| What the exercise asks |
Write out every one of the records below word for word, keeping each line as it appears.

═══ Information provided

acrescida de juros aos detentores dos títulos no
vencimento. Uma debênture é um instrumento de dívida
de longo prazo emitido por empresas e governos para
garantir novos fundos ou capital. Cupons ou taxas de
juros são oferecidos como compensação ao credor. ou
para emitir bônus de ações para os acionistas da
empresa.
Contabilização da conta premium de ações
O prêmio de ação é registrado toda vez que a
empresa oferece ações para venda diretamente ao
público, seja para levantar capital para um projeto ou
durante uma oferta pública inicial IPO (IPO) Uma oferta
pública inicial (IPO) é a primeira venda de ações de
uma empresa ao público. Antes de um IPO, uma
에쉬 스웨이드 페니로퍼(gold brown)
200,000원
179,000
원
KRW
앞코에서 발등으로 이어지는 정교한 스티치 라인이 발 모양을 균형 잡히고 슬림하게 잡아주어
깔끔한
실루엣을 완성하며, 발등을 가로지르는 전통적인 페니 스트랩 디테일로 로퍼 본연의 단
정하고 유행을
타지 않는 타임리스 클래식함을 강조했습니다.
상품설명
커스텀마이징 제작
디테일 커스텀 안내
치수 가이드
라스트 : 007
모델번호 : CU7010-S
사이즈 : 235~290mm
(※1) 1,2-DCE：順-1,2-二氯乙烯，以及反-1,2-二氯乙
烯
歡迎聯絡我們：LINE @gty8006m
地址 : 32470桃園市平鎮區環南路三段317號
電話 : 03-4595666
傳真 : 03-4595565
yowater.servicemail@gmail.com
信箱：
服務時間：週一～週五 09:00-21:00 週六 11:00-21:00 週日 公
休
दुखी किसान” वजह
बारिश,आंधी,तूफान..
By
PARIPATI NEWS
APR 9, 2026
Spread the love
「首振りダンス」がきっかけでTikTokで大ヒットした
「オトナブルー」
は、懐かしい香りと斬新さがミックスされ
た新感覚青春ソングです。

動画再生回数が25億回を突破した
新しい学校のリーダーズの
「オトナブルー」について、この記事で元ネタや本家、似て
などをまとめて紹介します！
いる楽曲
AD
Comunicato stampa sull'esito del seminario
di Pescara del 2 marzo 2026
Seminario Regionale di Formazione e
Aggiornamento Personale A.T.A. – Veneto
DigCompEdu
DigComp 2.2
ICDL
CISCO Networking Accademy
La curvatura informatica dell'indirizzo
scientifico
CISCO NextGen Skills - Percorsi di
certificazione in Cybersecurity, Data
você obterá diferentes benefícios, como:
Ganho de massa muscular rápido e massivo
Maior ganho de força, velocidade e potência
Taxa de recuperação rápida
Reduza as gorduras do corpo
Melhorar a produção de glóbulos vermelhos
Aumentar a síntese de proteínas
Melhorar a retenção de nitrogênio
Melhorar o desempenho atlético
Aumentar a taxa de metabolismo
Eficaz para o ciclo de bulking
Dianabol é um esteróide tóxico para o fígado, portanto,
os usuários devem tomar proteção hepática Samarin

══════

| Response |
acrescida de juros aos detentores dos títulos no
vencimento. Uma debênture é um instrumento de dívida
de longo prazo emitido por empresas e governos para
garantir novos fundos ou capital. Cupons ou taxas de
juros são oferecidos como compensação ao credor. ou
para emitir bônus de ações para os acionistas da
empresa.
Contabilização da conta premium de ações
O prêmio de ação é registrado toda vez que a
empresa oferece ações para venda diretamente ao
público, seja para levantar capital para um projeto ou
durante uma oferta pública inicial IPO (IPO) Uma oferta
pública inicial (IPO) é a primeira venda de ações de
uma empresa ao público. Antes de um IPO, uma
에쉬 스웨이드 페니로퍼(gold brown)
200,000원
179,000
원
KRW
앞코에서 발등으로 이어지는 정교한 스티치 라인이 발 모양을 균형 잡히고 슬림하게 잡아주어
깔끔한
실루엣을 완성하며, 발등을 가로지르는 전통적인 페니 스트랩 디테일로 로퍼 본연의 단
정하고 유행을
타지 않는 타임리스 클래식함을 강조했습니다.
상품설명
커스텀마이징 제작
디테일 커스텀 안내
치수 가이드
라스트 : 007
모델번호 : CU7010-S
사이즈 : 235~290mm
(※1) 1,2-DCE：順-1,2-二氯乙烯，以及反-1,2-二氯乙
烯
歡迎聯絡我們：LINE @gty8006m
地址 : 32470桃園市平鎮區環南路三段317號
電話 : 03-4595666
傳真 : 03-4595565
yowater.servicemail@gmail.com
信箱：
服務時間：週一～週五 09:00-21:00 週六 11:00-21:00 週日 公
休
दुखी किसान” वजह
बारिश,आंधी,तूफान..
By
PARIPATI NEWS
APR 9, 2026
Spread the love
「首振りダンス」がきっかけでTikTokで大ヒットした
「オトナブルー」
は、懐かしい香りと斬新さがミックスされ
た新感覚青春ソングです。

動画再生回数が25億回を突破した
新しい学校のリーダーズの
「オトナブルー」について、この記事で元ネタや本家、似て
などをまとめて紹介します！
いる楽曲
AD
Comunicato stampa sull'esito del seminario
di Pescara del 2 marzo 2026
Seminario Regionale di Formazione e
Aggiornamento Personale A.T.A. – Veneto
DigCompEdu
DigComp 2.2
ICDL
CISCO Networking Accademy
La curvatura informatica dell'indirizzo
scientifico
CISCO NextGen Skills - Percorsi di
certificazione in Cybersecurity, Data
você obterá diferentes benefícios, como:
Ganho de massa muscular rápido e massivo
Maior ganho de força, velocidade e potência
Taxa de recuperação rápida
Reduza as gorduras do corpo
Melhorar a produção de glóbulos vermelhos
Aumentar a síntese de proteínas
Melhorar a retenção de nitrogênio
Melhorar o desempenho atlético
Aumentar a taxa de metabolismo
Eficaz para o ciclo de bulking
Dianabol é um esteróide tóxico para o fígado, portanto,
os usuários devem tomar proteção hepática Samarin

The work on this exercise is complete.